*** Opening of Source information ***

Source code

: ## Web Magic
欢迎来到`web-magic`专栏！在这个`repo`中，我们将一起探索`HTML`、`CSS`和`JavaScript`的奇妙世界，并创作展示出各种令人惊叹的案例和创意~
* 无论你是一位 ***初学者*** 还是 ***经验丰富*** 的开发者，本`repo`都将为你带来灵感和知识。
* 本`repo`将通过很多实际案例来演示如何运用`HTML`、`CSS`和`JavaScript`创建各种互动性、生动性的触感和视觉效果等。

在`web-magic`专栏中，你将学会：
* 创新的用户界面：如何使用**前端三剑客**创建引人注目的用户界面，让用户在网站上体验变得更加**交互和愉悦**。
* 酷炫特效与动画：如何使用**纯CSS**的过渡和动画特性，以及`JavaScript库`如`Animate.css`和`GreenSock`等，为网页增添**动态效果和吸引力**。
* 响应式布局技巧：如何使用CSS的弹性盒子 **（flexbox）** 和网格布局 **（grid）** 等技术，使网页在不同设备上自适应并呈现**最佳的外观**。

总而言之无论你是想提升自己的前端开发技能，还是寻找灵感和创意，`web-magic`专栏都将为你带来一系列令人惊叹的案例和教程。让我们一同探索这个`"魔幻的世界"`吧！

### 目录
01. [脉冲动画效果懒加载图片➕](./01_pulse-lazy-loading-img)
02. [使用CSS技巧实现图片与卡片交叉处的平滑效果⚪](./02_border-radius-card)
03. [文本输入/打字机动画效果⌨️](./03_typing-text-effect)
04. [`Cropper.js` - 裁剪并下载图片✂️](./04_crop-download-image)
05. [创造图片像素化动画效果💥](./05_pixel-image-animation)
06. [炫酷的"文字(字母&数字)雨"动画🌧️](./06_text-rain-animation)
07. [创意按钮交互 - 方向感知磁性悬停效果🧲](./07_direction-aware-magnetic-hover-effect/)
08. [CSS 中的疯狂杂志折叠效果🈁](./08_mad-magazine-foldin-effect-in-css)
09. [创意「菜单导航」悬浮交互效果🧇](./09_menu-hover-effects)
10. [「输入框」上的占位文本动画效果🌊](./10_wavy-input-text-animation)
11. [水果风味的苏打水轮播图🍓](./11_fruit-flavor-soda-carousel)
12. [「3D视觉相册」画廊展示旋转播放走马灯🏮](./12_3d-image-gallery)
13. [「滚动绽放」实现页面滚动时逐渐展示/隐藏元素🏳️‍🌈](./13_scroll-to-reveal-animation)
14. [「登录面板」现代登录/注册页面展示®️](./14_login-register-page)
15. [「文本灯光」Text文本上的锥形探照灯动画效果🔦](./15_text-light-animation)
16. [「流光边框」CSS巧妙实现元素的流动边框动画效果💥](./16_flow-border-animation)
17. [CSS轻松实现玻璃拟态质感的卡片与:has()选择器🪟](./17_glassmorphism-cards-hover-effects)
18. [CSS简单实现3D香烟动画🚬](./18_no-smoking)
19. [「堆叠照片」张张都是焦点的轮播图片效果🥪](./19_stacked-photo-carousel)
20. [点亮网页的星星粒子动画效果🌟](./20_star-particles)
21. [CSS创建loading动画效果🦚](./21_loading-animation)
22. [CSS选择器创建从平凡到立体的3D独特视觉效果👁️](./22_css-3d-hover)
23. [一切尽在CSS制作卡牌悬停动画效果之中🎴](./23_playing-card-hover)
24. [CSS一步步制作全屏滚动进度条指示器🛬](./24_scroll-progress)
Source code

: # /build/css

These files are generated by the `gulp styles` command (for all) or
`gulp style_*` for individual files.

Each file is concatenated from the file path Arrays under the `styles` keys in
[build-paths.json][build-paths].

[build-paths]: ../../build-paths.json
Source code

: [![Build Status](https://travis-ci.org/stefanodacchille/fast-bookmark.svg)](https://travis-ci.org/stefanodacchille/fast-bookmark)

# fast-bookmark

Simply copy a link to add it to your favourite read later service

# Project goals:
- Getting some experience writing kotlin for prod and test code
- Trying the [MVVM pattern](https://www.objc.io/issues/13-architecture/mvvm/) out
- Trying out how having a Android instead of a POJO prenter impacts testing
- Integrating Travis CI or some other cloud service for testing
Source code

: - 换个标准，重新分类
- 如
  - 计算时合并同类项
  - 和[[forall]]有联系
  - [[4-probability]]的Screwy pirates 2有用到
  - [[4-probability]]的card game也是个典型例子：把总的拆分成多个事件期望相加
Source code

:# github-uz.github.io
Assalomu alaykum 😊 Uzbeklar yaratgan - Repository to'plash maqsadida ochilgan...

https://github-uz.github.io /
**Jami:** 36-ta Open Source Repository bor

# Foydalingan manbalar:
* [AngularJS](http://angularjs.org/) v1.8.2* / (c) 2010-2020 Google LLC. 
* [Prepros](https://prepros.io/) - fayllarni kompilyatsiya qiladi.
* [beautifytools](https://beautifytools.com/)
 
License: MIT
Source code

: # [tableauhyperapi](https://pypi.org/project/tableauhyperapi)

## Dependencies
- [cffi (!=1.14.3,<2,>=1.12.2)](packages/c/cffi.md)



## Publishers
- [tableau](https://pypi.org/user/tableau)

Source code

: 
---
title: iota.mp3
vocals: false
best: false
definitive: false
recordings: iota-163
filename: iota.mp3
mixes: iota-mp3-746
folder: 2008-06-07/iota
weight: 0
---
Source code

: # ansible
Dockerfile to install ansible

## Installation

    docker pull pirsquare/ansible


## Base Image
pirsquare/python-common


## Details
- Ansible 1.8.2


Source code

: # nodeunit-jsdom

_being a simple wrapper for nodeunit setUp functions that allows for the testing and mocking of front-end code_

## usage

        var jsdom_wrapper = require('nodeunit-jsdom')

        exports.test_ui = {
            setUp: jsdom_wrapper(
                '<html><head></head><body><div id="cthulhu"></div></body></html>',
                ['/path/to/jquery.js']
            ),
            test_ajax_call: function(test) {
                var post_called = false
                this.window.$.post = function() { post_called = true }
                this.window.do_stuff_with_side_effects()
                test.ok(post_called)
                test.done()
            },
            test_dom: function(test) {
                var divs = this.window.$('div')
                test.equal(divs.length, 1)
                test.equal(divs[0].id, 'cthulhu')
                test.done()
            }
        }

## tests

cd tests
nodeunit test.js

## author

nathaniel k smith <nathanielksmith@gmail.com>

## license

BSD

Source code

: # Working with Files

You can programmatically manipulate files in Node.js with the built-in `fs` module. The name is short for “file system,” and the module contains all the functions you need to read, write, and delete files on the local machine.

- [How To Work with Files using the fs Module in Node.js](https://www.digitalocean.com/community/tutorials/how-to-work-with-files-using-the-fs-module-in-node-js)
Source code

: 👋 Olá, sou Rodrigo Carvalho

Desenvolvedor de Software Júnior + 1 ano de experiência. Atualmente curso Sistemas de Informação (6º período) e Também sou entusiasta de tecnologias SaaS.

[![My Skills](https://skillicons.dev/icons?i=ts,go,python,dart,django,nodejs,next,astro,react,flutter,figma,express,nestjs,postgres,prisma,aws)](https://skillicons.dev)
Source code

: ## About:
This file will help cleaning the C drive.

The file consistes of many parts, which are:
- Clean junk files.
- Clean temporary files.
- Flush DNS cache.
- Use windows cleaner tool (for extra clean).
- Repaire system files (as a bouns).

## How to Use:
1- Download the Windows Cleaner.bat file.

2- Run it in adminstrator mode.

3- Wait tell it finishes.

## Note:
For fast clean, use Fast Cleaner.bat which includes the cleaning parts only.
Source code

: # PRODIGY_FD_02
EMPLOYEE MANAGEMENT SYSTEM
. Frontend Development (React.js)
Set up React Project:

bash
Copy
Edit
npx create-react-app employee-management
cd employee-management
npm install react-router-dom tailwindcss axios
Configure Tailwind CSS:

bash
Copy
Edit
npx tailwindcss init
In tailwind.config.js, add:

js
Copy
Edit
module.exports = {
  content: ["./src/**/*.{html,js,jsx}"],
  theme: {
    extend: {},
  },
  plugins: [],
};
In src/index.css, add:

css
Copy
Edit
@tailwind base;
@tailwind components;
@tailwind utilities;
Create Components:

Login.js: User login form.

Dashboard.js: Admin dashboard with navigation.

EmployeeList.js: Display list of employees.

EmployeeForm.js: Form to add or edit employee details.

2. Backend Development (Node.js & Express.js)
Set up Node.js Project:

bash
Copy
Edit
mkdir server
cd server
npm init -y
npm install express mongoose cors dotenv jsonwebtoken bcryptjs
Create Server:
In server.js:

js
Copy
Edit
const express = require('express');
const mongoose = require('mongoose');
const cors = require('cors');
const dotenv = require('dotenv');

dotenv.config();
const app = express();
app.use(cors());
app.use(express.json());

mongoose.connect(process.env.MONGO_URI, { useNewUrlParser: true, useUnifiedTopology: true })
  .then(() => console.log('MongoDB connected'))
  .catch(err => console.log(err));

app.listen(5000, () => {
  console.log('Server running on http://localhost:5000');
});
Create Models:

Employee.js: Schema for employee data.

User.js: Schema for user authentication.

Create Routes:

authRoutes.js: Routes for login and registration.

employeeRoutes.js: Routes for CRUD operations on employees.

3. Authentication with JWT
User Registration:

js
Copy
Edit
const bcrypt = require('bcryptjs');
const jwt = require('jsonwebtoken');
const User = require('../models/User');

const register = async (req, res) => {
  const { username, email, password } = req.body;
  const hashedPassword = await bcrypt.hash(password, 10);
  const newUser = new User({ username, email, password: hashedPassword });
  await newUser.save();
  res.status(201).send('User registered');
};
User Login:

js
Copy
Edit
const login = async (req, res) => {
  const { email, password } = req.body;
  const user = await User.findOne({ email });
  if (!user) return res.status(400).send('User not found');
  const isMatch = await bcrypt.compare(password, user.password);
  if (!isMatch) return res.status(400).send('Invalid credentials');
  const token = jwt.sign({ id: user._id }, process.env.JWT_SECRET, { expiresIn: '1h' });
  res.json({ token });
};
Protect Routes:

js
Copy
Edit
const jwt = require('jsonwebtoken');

*** Close of Source information ***

» **Work item**
Whenever a line of the data includes "bookmark", copy that line.

» **Solution for this problem**
: [![Build Status](https://travis-ci.org/stefanodacchille/fast-bookmark.svg)](https://travis-ci.org/stefanodacchille/fast-bookmark)
# fast-bookmark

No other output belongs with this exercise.